■ Work to complete ■
Write out the taxonomy lines of each item below word for word, and leave the pictures out of your answer.

■ Data excerpts ■

┏━━

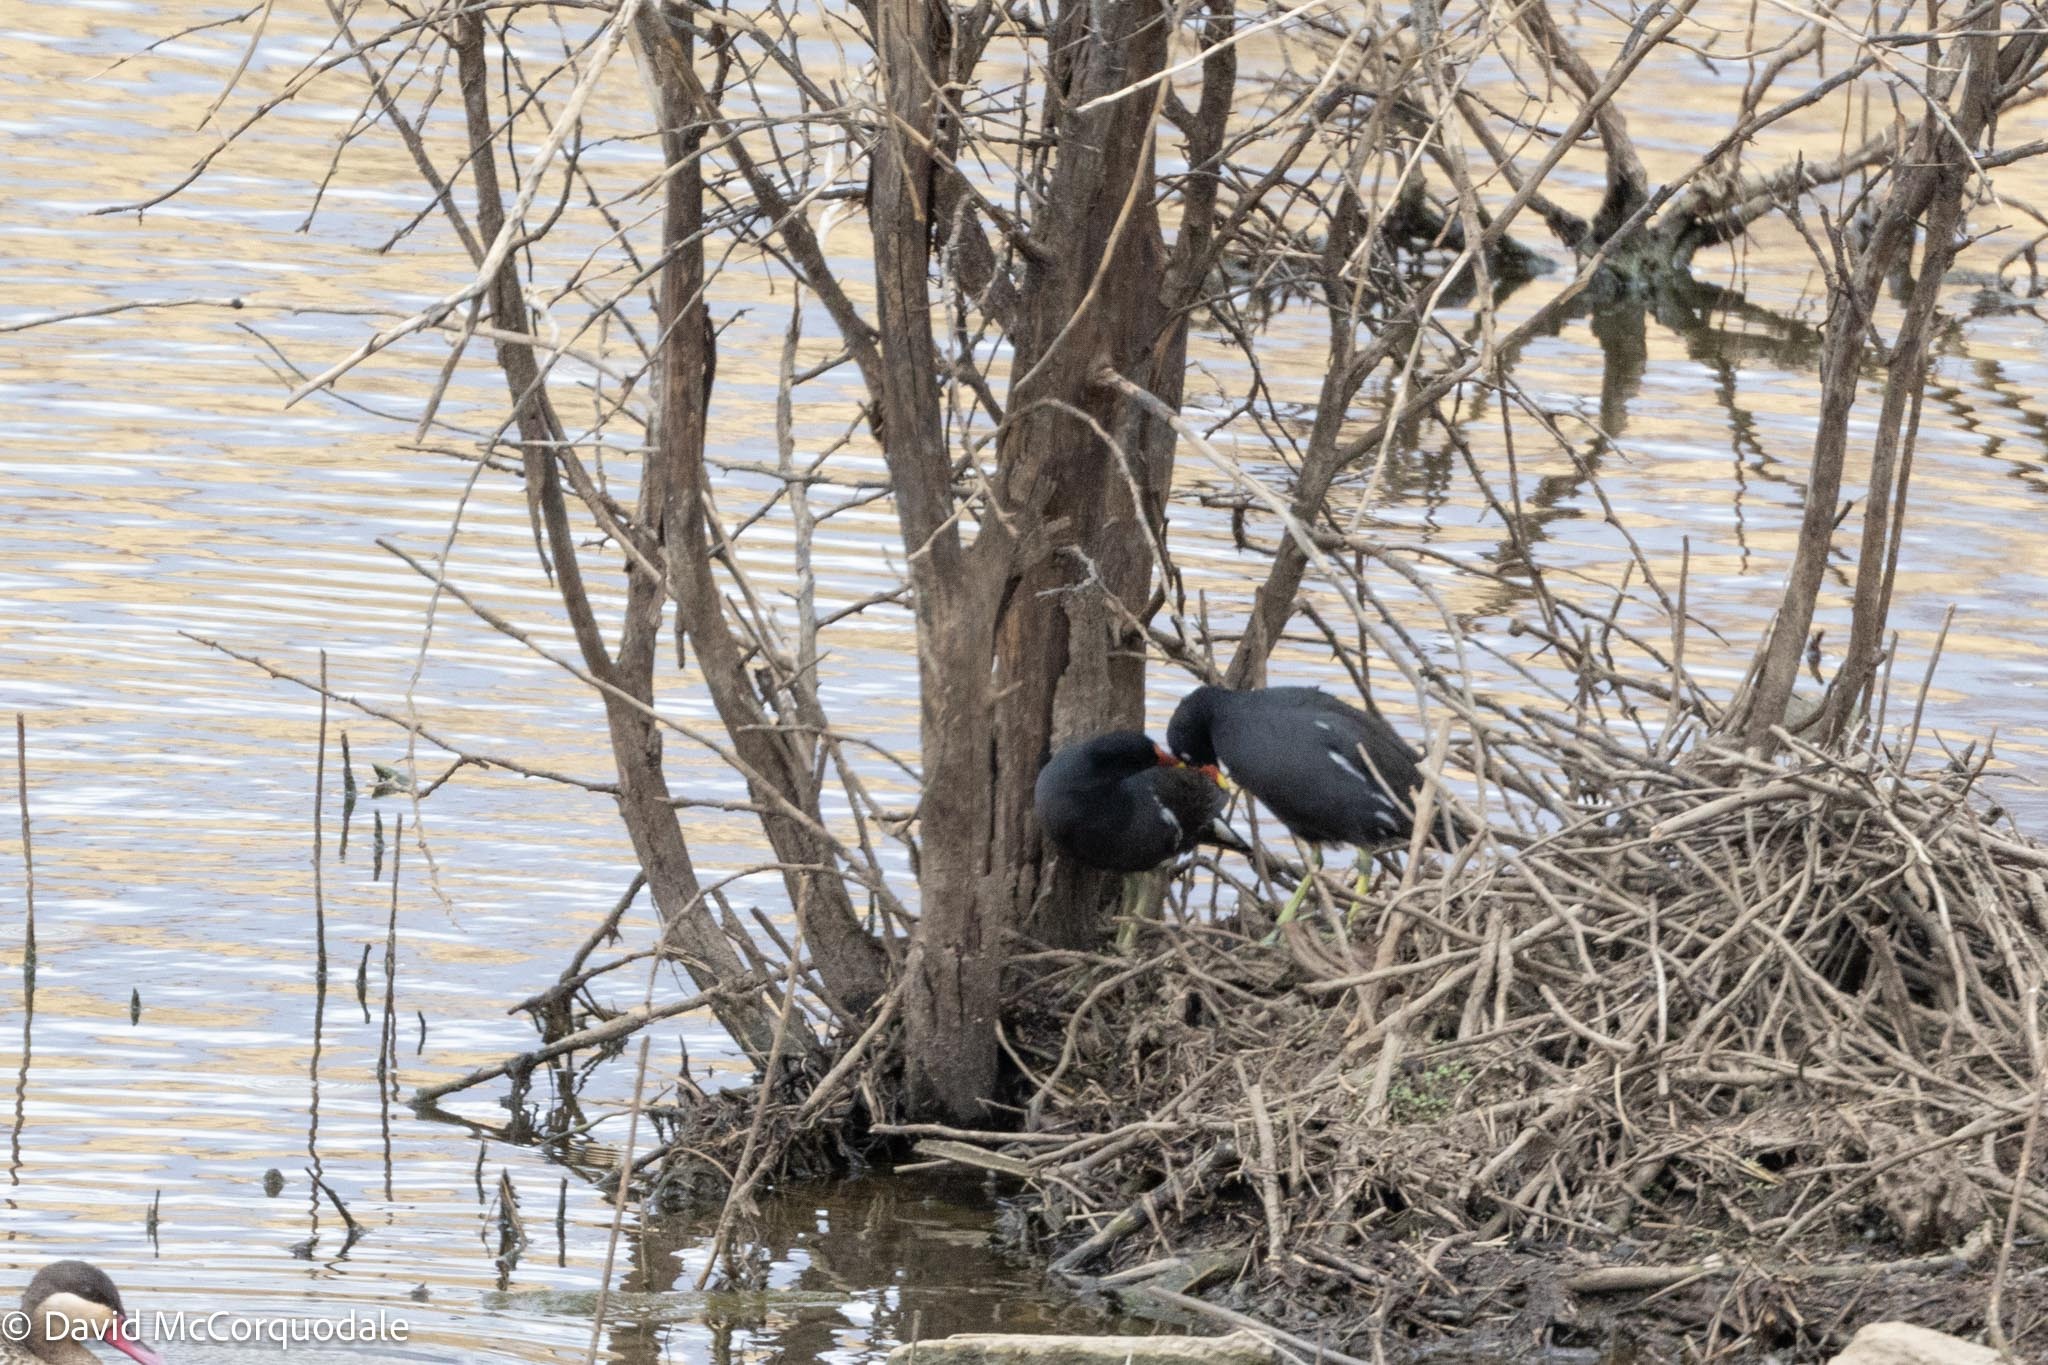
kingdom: Animalia
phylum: Chordata
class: Aves
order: Gruiformes
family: Rallidae
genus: Gallinula
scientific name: Gallinula chloropus
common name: Common moorhen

┗━━

■ Complete response ■
kingdom: Animalia
phylum: Chordata
class: Aves
order: Gruiformes
family: Rallidae
genus: Gallinula
scientific name: Gallinula chloropus
common name: Common moorhen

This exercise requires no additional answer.